My husband has major medical issues, (heart attack,stroke,diabetes,alcoholism and bipolar) and although he's okay right now, a crisis could happen anytime - and will happen, it's just a matter of when (so say our doctors). He had five years of illness with his heart and GI issues, and during that time we used credit cards to survive. We had to file bankruptcy recently because we simply couldn't cover the expenses. We used all our savings to try and pay it back, we have no retirement, no pension, no money, and his salary is not quite enough to pay our monthly living expenses. I work at home, but have been sick for a couple years - severe fibromyalgia, and unable to work enough to really make some money. So we are on the line - we own a house, but because we took out a second mortgage to try and pay down the cc debt, our monthly mortgage payments are more than half his take home pay. We don't have two cents to cover any emergencies. Our home is worth less than we owe on it, so we can't even sell it and move to something smaller.
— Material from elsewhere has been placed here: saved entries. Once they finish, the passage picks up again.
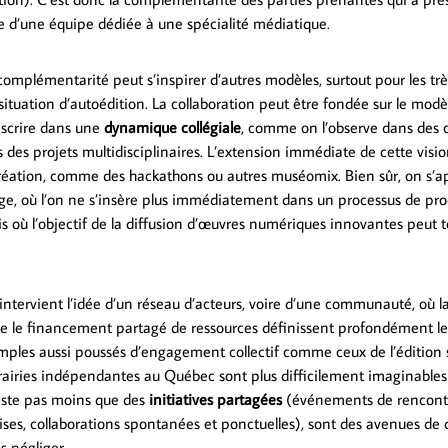
e d’une équipe dédiée à une spécialité médiatique.
omplémentarité peut s’inspirer d’autres modèles, surtout pour les trè
situation d’autoédition. La collaboration peut être fondée sur le mod
nscrire dans une
dynamique collégiale
, comme on l’observe dans des c
des projets multidisciplinaires. L’extension immédiate de cette vision
éation, comme des hackathons ou autres muséomix. Bien sûr, on s’ap
age, où l’on ne s’insère plus immédiatement dans un processus de pr
is où l’objectif de la diffusion d’œuvres numériques innovantes peut t
intervient l’idée d’un réseau d’acteurs, voire d’une communauté, où la
ire le financement partagé de ressources définissent profondément l
xemples aussi poussés d’engagement collectif comme ceux de l’édition
rairies indépendantes au Québec sont plus difficilement imaginables 
 reste pas moins que des
initiatives partagées
(événements de rencontr
ses, collaborations spontanées et ponctuelles), sont des avenues d
s négliger.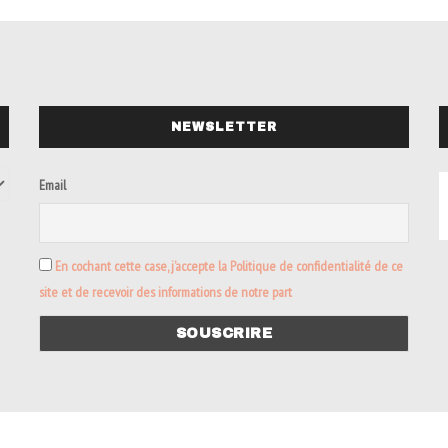
NEWSLETTER
Email
En cochant cette case, j’accepte la Politique de confidentialité de ce
site et de recevoir des informations de notre part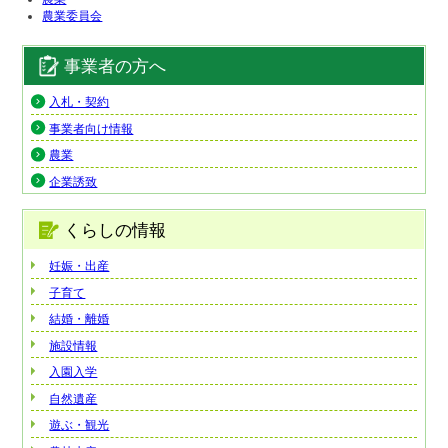
農業委員会
事業者の方へ
入札・契約
事業者向け情報
農業
企業誘致
くらしの情報
妊娠・出産
子育て
結婚・離婚
施設情報
入園入学
自然遺産
遊ぶ・観光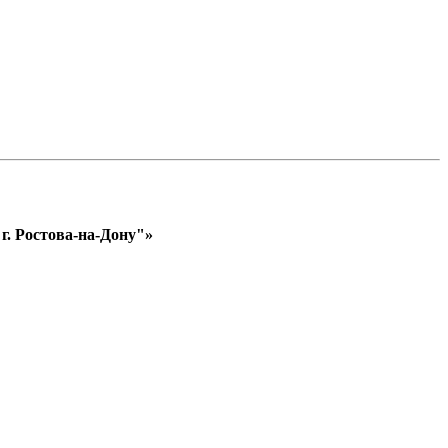
. Ростова-на-Дону"»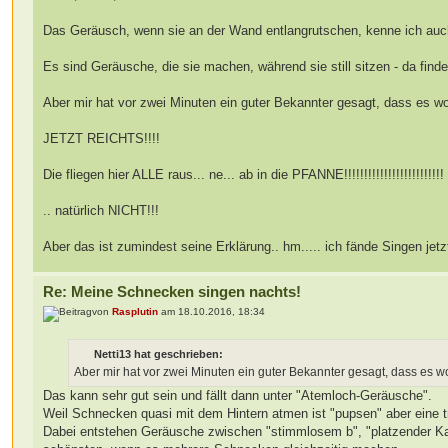
Das Geräusch, wenn sie an der Wand entlangrutschen, kenne ich auch 
Es sind Geräusche, die sie machen, während sie still sitzen - da fin
Aber mir hat vor zwei Minuten ein guter Bekannter gesagt, dass es wo
JETZT REICHTS!!!!
Die fliegen hier ALLE raus... ne... ab in die PFANNE!!!!!!!!!!!!!!!!!!!!!!!!
.. natürlich NICHT!!!
Aber das ist zumindest seine Erklärung.. hm..... ich fände Singen jetzt
Re: Meine Schnecken singen nachts!
von
Rasplutin
am 18.10.2016, 18:34
Netti13 hat geschrieben:
Aber mir hat vor zwei Minuten ein guter Bekannter gesagt, dass es wo
Das kann sehr gut sein und fällt dann unter "Atemloch-Geräusche".
Weil Schnecken quasi mit dem Hintern atmen ist "pupsen" aber eine
Dabei entstehen Geräusche zwischen "stimmlosem b", "platzender Kaug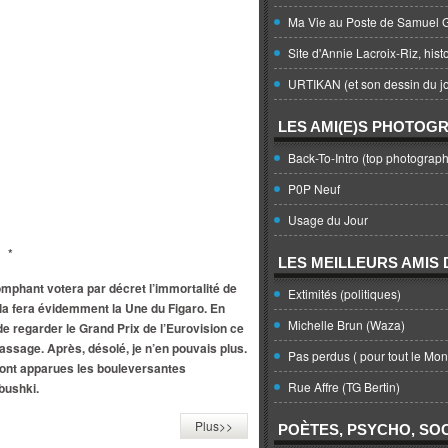
Ma Vie au Poste de Samuel G
Site d'Annie Lacroix-Riz, hist
URTIKAN (et son dessin du jo
LES AMI(E)S PHOTOG
Back-To-Intro (top photograph
P0P Neuf
Usage du Jour
*
LES MEILLEURS AMIS D
riomphant votera par décret l’immortalité de
Extimités (politiques)
 fera évidemment la Une du Figaro. En
Michelle Brun (Waza)
de regarder le Grand Prix de l’Eurovision ce
assage. Après, désolé, je n’en pouvais plus.
Pas perdus ( pour tout le Mo
nt apparues les bouleversantes
Rue Affre (TG Bertin)
bushki.
Plus>>
POÈTES, PSYCHO, SOC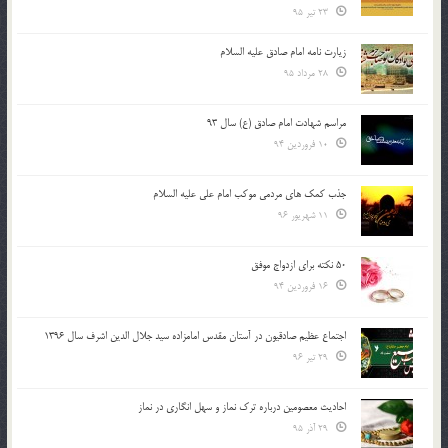
23 تیر 95
زیارت نامه امام صادق علیه السلام
28 مرداد 95
مراسم شهادت امام صادق (ع) سال 93
10 فروردین 94
جذب کمک های مردمی موکب امام علی علیه السلام
11 شهریور 96
50 نکته برای ازدواج موفق
16 فروردین 94
اجتماع عظیم صادقیون در آستان مقدس امامزاده سید جلال الدین اشرف سال 1396
29 تیر 96
احادیث معصومین درباره ترک نماز و سهل انگاری در نماز
29 آذر 95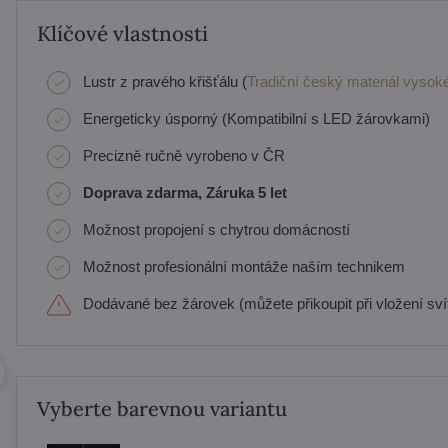
Klíčové vlastnosti
Lustr z pravého křišťálu (
Tradiční český materiál vysoké
Energeticky úsporný (Kompatibilní s LED žárovkami)
Precizně ručně vyrobeno v ČR
Doprava zdarma, Záruka 5 let
Možnost propojení s chytrou domácností
Možnost profesionální montáže naším technikem
Dodávané bez žárovek (můžete přikoupit při vložení svít
Vyberte barevnou variantu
This is my second marriage, and my kids have started blaming me for the first breakup - they are both adults now, and I have no idea why this is happening- their father was verbally abusive and they know it, but it is and I can't do anything about it but let them sort it out themselves, but it is another source of deep pain. My daughter is barely letting me see my grandson, and finds fault with everything I do or say. Two weeks ago, our 15 yr old dog died suddenly, and I had to deal with her body. She was old, sick and we knew she would go soon, but still, it was a shock and another loss. I think I could cope with the other stuff if I had financial security, but if anything at all happens we'll be finished- out on the street. In a strange twist both my and my husband's brothers have usurped parental property (legally, too), and thus we'll get nothing for inheritance- so we can't even count on THAT for some future help.
I write a column but the organization just cut pay by more than half, and it was pretty poor before this. I now find it almost impossible to write ...
I feel trapped and hopeless. The situation in the world, and in this country, is also so upsetting. I've become a hermit, just staying inside and struggling to function day by day.
I have had two major depression epsiodes in my life before this, and cognitive therapy helped tremendously, so I am hoping it might help again, so that I have the strength to try and find some solutions to these problems. Right now, I have little desire to go on.